Find all pairs of prime nummbers $p,q$ such that $p^3 - q^5 = (p+q)^2$.
It's obvious that $p>q$ and $q=2$ doesn't work, then both $p,q$ are odd. Assuming $p = q + 2k$ we conclude, by the equation, that $k|q^3 - q - 4$ because $\gcd(k,q)=1$ (else $p$ is not prime) and $k=1$ has no solution.
I also tried to use some modules, but I couldn't.
$$p^3-q^5=(p+q)^2=p^2+2pq+q^2$$ So, $p^3-q^5\ge 0$, so $p^3\ge q^5$, so $p>q$. $$p^2(p-1)=p^3-p^2=q^5+2pq+q^2=q(q^4+2p+q)$$
Hence, $p^2$ divides $q^4+2p+q$ (as it can't divide q) and so $q$ divides (p-1).

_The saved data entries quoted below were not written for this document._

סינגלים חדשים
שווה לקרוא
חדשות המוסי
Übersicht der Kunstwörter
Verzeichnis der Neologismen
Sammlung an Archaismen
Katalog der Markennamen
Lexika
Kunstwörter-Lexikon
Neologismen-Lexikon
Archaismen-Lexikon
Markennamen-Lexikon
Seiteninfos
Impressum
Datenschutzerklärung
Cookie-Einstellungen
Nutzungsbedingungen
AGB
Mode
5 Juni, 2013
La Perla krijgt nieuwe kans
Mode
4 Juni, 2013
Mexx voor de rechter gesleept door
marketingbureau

So $p^2\le q^4+2p+q$, so $p\le q^2+1$. We can then verify easily that $q=2$ has no solution for $p$.
But $p$ is prime, and $q^2+1$ and $q^2$ are not so : $$q<p\le q^2-1$$
So let $p=aq+b$ with $1\le a< q$ and $1\le b<q$.

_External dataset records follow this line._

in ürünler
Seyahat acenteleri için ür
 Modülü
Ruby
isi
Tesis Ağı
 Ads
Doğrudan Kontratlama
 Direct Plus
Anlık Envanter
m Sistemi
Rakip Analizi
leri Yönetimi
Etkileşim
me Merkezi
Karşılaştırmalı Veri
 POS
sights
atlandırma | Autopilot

We have $$q^5=p^3-(p+q)^2=(b^3-b^2)+q.(\dots)$$ Hence $q$ divides $b^2(b-1)$, so $b=1$
Hence $p=aq+1$ with $1\le a< q$
We have $$q^5=p^3-(p+q)^2=q.(3a-2(a+1))+q^2.(\dots)$$
Hence, $q$ divides $a-2$, so $a=2$.
So $p=2q+1$
$$q^5=q^2.(8q+12-9)$$ $$0=q^3-8q-3=(q-3).(q^2+3q+1)$$
The only positive integer solution is $q=3$ and so $p=7$.